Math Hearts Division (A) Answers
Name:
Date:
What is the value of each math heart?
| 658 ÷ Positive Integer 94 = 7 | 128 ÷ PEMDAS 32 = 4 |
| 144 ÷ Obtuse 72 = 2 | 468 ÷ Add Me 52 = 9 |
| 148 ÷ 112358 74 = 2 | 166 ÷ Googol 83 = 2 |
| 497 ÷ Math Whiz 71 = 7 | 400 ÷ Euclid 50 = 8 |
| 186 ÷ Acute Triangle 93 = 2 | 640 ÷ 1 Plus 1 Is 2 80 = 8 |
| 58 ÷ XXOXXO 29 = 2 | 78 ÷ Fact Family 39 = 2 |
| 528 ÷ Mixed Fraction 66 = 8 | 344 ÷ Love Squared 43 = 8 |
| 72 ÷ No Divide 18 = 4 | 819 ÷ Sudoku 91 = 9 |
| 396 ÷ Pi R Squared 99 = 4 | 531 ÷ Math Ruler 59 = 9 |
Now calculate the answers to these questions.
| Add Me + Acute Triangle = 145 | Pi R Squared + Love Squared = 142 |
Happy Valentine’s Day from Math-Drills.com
__________________________________________________
Each line above that contains "Squared" counts once; report the resulting number and nothing else.

(Result of the task): 3